▸ Exercise prompt
Set down exactly the lines below between the line holding "ورزشی برگزار می‌شود" and the line holding "و تحت پوشش فعالیت های هیئت‌های ورزشی به", inclusive; no other line belongs in the answer.

▸ Supplied data

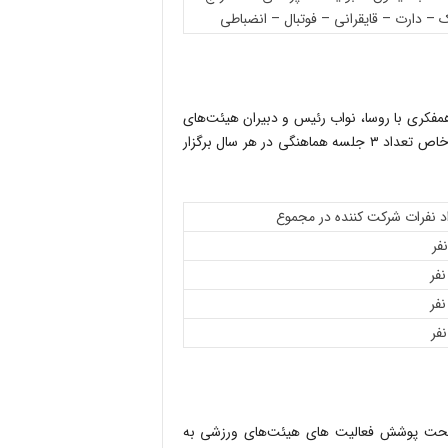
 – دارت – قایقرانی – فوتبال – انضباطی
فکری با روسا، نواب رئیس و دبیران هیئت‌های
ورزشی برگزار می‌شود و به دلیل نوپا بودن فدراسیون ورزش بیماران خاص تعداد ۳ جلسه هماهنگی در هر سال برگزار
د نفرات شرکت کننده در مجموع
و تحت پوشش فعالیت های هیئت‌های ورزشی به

==

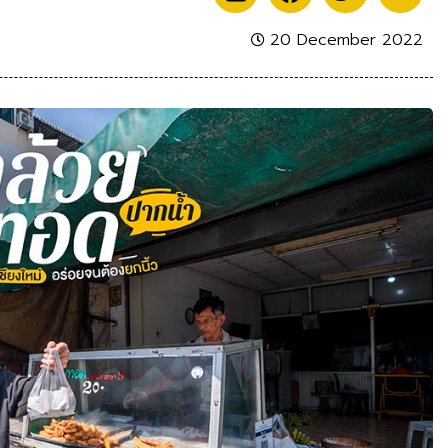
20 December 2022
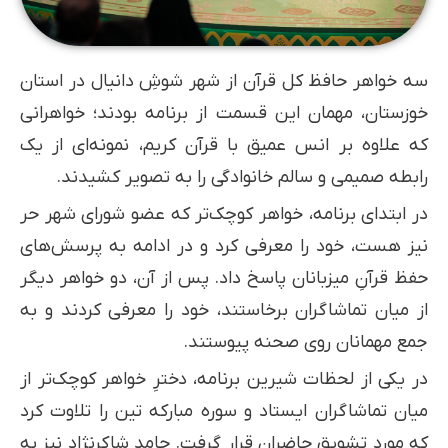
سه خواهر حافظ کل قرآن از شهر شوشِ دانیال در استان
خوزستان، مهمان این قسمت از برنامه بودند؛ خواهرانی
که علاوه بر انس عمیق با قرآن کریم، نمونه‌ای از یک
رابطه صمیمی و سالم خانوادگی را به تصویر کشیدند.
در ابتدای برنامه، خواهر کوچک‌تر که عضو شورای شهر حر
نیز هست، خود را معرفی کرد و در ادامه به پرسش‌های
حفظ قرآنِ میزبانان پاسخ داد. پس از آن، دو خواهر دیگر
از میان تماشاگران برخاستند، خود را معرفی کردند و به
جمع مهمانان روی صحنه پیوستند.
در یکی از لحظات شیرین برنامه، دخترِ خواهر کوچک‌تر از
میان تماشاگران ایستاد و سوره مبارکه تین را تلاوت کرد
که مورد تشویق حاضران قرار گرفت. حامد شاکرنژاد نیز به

▸ Task response
ورزشی برگزار می‌شود و به دلیل نوپا بودن فدراسیون ورزش بیماران خاص تعداد ۳ جلسه هماهنگی در هر سال برگزار
د نفرات شرکت کننده در مجموع
و تحت پوشش فعالیت های هیئت‌های ورزشی به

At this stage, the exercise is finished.